1 – Demonstrar aos poderes públicos (Congresso Nacional, Ancine, Ministério da Cultura, Governo Estaduais) que a adoção de uma política inspirada nos exemplos citados (Dinamarca, Suécia) seria um ponto de partida eficaz, com a destinação, para a produção infanto-juvenil, de 25 por cento dos recursos aplicados em programas de desenvolvimento do audiovisual por meio dos incentivos fiscais existentes e dos fundos de apoio a atividade.

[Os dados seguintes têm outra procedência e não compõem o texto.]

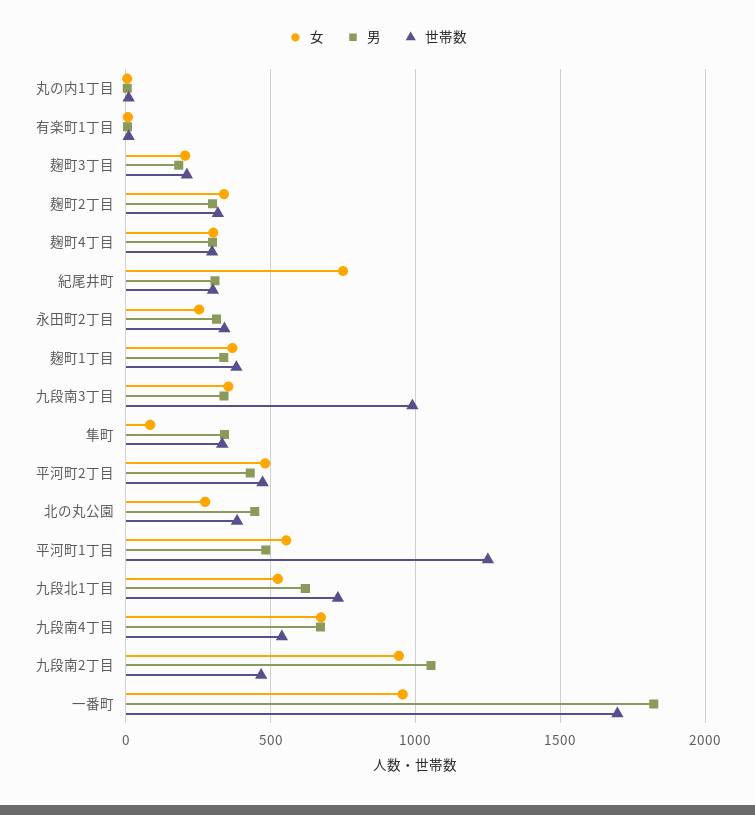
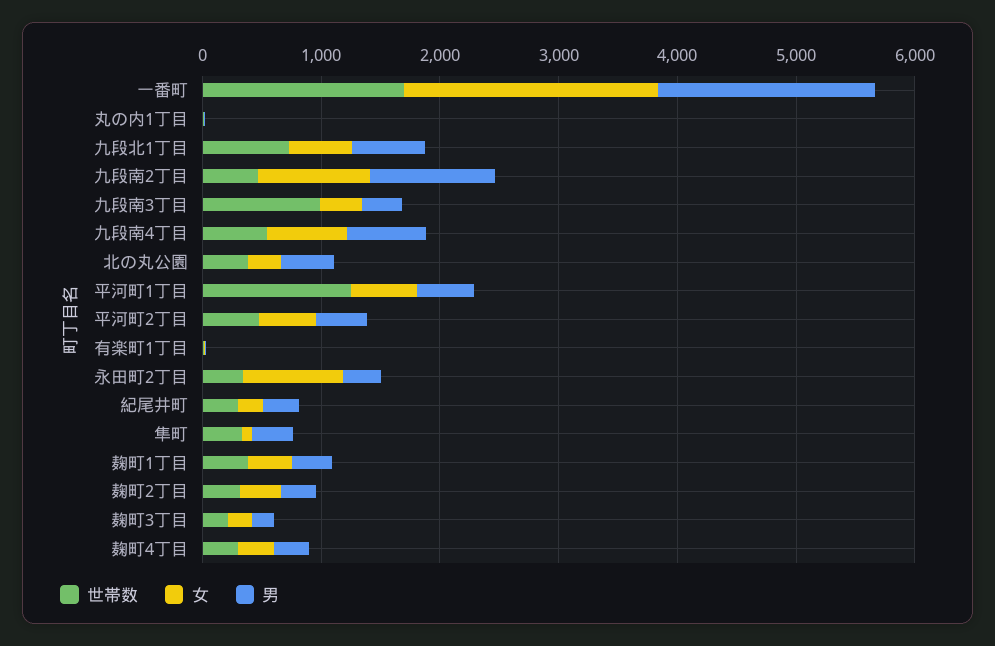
  {
    "女": {
      "丸の内1丁目": 0,
      "有楽町1丁目": 0,
      "麹町3丁目": 200,
      "麹町2丁目": 350,
      "麹町4丁目": 300,
-     "紀尾井町": 750,
+     "紀尾井町": 200,
-     "永田町2丁目": 250,
+     "永田町2丁目": 800,
      "麹町1丁目": 350,
      "九段南3丁目": 350,
      "隼町": 100,
      "平河町2丁目": 500,
      "北の丸公園": 250,
      "平河町1丁目": 550,
      "九段北1丁目": 550,
      "九段南4丁目": 650,
      "九段南2丁目": 950,
-     "一番町": 950
+     "一番町": 2200
    },
    "男": {
      "丸の内1丁目": 0,
      "有楽町1丁目": 0,
      "麹町3丁目": 200,
      "麹町2丁目": 300,
      "麹町4丁目": 300,
      "紀尾井町": 300,
      "永田町2丁目": 300,
      "麹町1丁目": 350,
      "九段南3丁目": 350,
      "隼町": 350,
      "平河町2丁目": 450,
      "北の丸公園": 450,
      "平河町1丁目": 500,
      "九段北1丁目": 600,
      "九段南4丁目": 650,
      "九段南2丁目": 1050,
      "一番町": 1800
    },
    "世帯数": {
      "丸の内1丁目": 0,
      "有楽町1丁目": 0,
      "麹町3丁目": 200,
      "麹町2丁目": 300,
      "麹町4丁目": 300,
      "紀尾井町": 300,
      "永田町2丁目": 350,
      "麹町1丁目": 400,
      "九段南3丁目": 1000,
      "隼町": 350,
      "平河町2丁目": 450,
      "北の丸公園": 400,
      "平河町1丁目": 1250,
      "九段北1丁目": 750,
      "九段南4丁目": 550,
      "九段南2丁目": 450,
      "一番町": 1700
    }
  }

2 – Defender junto à secretaria de comunicação da Presidência da República que os patrocínios das empresas estatais e de economia mista que invistam o mesmo percentual de 25% para projetos infanto-juvenis, demonstrando os benefícios culturais, sociais e de mercado que adviriam a partir dessas políticas.

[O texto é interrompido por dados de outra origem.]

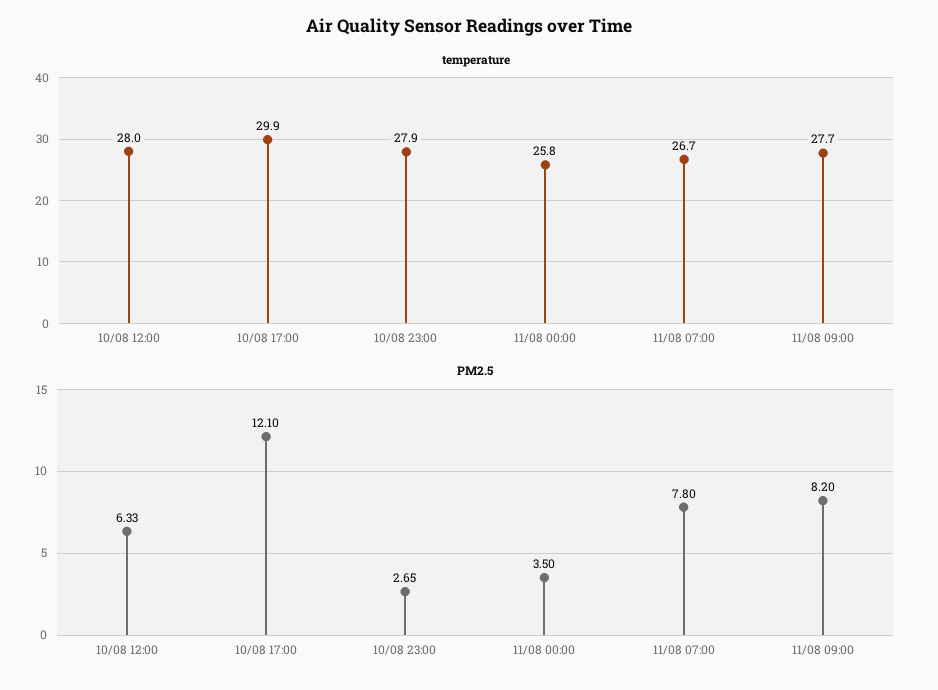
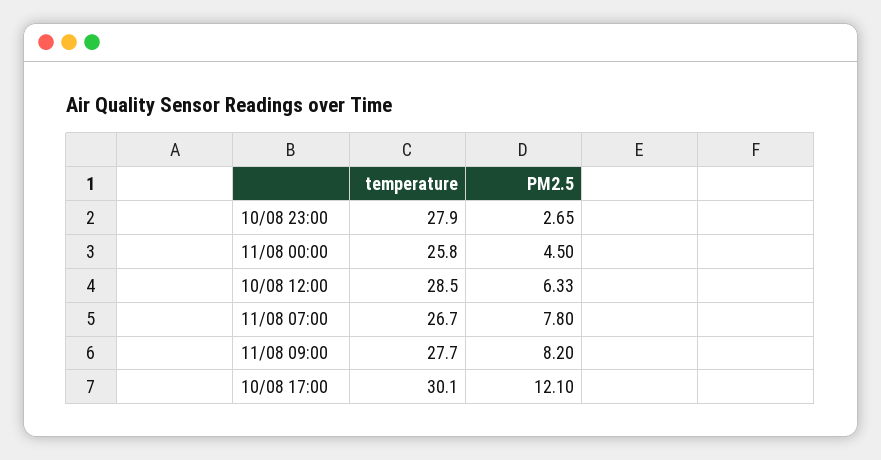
  {
    "temperature": {
-     "10/08 12:00": 28,
+     "10/08 12:00": 28.5,
-     "10/08 17:00": 29.9,
+     "10/08 17:00": 30.1,
      "10/08 23:00": 27.9,
      "11/08 00:00": 25.8,
      "11/08 07:00": 26.7,
      "11/08 09:00": 27.7
    },
    "PM2.5": {
      "10/08 12:00": 6.33,
      "10/08 17:00": 12.1,
      "10/08 23:00": 2.65,
-     "11/08 00:00": 3.5,
+     "11/08 00:00": 4.5,
      "11/08 07:00": 7.8,
      "11/08 09:00": 8.2
    }
  }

3 – Demonstrar à Ancine a necessidade da criação imediata de uma política de fomento voltada para as distribuidoras, incentivando-as e capacitando-as a aplicar maiores recursos na publicidade e na distribuição dos filmes infanto-juvenis brasileiros, de modo a aumentar a competitividade deles diante da produção importada.
4- Envolver o MEC e as TVs públicas em um amplo programa de difusão do acervo existente e em parcerias para projetos futuros, dentro dos mesmos princípios que os adotados para a difusão do livro infantil brasileiro.
A bancada do cinema infanto-juvenil coloca-se à disposição dos entes da sociedade civil e do poder público, para, em curto prazo e em intensa colaboração, realizarmos o mais amplo debate e aprimoramento desta plataforma, buscando concretizá-la. O cinema brasileiro como riqueza da cidadania, a saúde cultural de nossas crianças e jovens e a independência do Brasil não podem mais esperar.
A formação da bancada nasceu da ideia do cineasta de Brasília, Marcio Curi, durante o Seminário “Cinema Infantil Brasileiro: Trajetória e Futuro”, que aconteceu no Festival de Brasília do Cinema Brasileiro. O texto, de autoria de Pedro Rovai, foi distribuído para os principais participantes do evento, entre eles Ziraldo, Diler Trindade, Nilson Rodrigues, a coordenadora do seminário, Anna Karina, e o próprio Marcio Curi.